Marx ve Yeryüzü kitabında, Burkett ve ben Moore’un ilk çalışmalarını ikinci kuşak ekososyalizm ve sonraki çalışmalarını ise birinci kuşak ekososyalizme bir geri dönüş olarak kategorilendirmiştik. Şimdi yanıldığımızı düşünüyorum. Moore, son çalışmalarında ekososyalizme ve genel olarak radikal ekolojik harekete karşı bir tutum ve poziyon benimsemiştir.
Hakkını verelim, hâlâ eşitsizliği ve baskıyı eleştiriyor. Ancak ekolojik krizleri, sermaye için daha pahalı hâle gelen bir doğa meselesi olarak gören ya da “tarihin, kapitalizmin görünüşte aşılmaz ‘doğal sınırların’ üstesinden gelmesi örnekleriyle dolu olduğunu” savunan, kıymeti kendinden menkul bir “dünya ekolojisti” hakkında ne düşünmeliyiz? Durum onun söylediği gibi ise, Antroposen krizi hakkında neden endişelenelim?
Breakthrough Enstitüsü’nden Shellenberger ve Nordhaus’u, Alternatifler için Dünya Forumu’ndan Samir Amin’in karşısına koyan, ekolojik ayak izi ve metabolik yarık kavramlarının kapitalizmin basitçe “doğaya ne yaptığını” ele aldığını ama “doğanın kapitalizm için nasıl iş gördüğünü” işlemediğini ve böyle de yapmaya devam edecek şekilde oluşturulduğunu söyleyen sözde bir radikal hakkında ne söyleyeceğiz?

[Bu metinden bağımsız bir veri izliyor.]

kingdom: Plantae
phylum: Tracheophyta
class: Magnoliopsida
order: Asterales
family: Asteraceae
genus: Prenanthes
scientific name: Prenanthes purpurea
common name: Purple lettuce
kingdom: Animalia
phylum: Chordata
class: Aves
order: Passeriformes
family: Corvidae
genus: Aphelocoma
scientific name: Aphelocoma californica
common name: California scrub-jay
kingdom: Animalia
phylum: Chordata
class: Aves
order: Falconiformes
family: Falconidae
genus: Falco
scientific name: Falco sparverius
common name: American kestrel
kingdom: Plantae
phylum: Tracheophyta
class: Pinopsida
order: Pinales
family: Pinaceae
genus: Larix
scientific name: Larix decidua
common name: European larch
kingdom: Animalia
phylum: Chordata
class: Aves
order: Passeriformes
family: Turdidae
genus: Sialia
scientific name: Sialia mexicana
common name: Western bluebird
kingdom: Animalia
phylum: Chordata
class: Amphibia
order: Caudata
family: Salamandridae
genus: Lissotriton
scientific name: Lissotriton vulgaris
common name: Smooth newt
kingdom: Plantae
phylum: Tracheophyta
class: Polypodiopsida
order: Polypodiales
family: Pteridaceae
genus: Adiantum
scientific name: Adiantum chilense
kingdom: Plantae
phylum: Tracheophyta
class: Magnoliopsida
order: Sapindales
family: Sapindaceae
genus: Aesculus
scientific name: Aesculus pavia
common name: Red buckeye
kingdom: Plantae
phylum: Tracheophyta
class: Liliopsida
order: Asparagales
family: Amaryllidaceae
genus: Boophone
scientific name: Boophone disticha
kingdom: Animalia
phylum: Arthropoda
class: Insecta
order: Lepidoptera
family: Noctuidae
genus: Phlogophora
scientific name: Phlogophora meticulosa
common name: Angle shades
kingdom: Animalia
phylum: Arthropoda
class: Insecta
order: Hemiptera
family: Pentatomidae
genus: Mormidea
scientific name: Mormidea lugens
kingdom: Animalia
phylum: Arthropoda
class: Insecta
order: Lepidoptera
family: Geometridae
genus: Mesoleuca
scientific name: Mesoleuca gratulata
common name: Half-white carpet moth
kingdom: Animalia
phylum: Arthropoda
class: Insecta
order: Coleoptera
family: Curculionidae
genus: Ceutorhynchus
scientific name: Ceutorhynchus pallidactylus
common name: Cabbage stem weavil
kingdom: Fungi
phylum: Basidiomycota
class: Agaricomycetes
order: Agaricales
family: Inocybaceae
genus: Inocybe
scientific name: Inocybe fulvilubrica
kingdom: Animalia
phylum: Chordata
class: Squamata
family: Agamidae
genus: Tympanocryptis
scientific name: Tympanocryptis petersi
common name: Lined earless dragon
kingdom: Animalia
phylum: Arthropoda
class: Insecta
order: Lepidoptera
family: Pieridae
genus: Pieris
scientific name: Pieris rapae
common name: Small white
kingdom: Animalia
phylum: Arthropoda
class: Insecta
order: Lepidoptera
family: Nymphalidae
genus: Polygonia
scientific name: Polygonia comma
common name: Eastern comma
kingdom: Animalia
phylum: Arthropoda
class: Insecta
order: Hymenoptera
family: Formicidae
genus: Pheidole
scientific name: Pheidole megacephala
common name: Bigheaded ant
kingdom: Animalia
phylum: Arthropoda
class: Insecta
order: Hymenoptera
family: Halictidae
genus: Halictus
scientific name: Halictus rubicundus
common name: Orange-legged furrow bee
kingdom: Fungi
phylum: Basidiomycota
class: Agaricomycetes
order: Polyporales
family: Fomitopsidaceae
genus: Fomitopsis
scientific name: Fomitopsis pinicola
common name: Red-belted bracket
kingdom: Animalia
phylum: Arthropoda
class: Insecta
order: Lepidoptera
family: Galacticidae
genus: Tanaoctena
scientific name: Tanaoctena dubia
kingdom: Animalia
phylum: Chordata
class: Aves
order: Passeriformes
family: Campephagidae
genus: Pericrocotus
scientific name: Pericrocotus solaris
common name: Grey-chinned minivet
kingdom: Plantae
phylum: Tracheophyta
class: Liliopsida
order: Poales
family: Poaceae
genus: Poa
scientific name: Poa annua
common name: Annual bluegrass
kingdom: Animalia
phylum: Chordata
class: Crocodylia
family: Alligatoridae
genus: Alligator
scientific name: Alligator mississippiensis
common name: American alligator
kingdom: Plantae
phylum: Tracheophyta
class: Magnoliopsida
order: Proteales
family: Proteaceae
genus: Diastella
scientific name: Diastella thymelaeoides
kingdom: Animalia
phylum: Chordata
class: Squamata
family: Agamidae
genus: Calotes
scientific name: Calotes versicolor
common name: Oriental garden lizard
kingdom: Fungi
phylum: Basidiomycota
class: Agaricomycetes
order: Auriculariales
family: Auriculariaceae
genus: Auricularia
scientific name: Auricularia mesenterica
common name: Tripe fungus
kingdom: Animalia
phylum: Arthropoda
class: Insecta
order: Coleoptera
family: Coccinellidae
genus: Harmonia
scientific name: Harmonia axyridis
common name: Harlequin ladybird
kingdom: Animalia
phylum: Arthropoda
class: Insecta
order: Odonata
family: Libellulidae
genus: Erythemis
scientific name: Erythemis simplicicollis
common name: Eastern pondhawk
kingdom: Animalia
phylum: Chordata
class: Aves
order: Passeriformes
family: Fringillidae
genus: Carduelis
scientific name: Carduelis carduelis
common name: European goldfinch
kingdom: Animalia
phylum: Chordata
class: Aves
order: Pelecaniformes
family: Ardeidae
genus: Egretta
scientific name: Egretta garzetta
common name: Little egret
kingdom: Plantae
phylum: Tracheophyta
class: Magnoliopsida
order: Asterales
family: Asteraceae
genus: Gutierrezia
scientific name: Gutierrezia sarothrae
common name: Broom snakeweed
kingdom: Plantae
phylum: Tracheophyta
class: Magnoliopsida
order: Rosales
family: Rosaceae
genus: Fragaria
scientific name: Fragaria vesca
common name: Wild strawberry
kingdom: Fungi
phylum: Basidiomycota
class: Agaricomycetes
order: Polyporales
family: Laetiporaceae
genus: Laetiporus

Çevreye dair esasen modern bilimi reddeden bir bakış açısı için ne yapmalıyız? McKenzie Wark’ın doğru bir şekilde gözlemlediği gibi, Moore’un “dünya ekolojisi”nde, doğanın nesnel dünyasına ilişkin bilimsel kavrayış, yani Dünya sisteminin kendisi, “kültürün ‘toplumsal olarak inşa edilmiş’ iç kısımlarının” arkasında kaybolur.
Ekoloji hareketi ve onun perspektiflerini dışlayan, Marx’ın değer analizinden kopan, sınıf mücadelesi hakkında söyleyecek hiçbir şeyi olmayan ve insanlığın kaderini tekil, sarmalanmış bir aktör olarak kapitalizmin evrimine bırakan bir analize dair nasıl bir hüküm verebiliriz? Varabileceğim tek sonuç, Moore’un marksizmi çeşitli şekillerde güncellemek ya da derinleştirmek için yola çıkan, ancak o yolun sonunu marksizmin devrimci özünü terk ederek ve kapitalist ideolojilere uyum sağlayarak getiren uzun akademisyenler listesine dahil olduğudur.
Hiç şüphe yok ki Moore’un çalışmaları bazı önemli akademisyenlerin ilgisini çekti ve çekmeye de devam edecek. Ancak ekolojik marksizm açısından bir çizgi çekmek şart. Bunu söylemekten dolayı üzgünüm ancak Moore bu çizginin öbür tarafına geçti ve şimdi de ekososyalist harekete ve sosyalizme (hatta radikalizme) bir bütün olarak karşı çıkıyor.
Buna karşılık, ekososyalistler, İrlanda’da korkunç ekolojik sorunlarla karşılaştığında buna verilecek tek bir cevap olabileceğini söyleyen Karl Marx’ın yanında duruyor: “Yıkım ya da devrim!”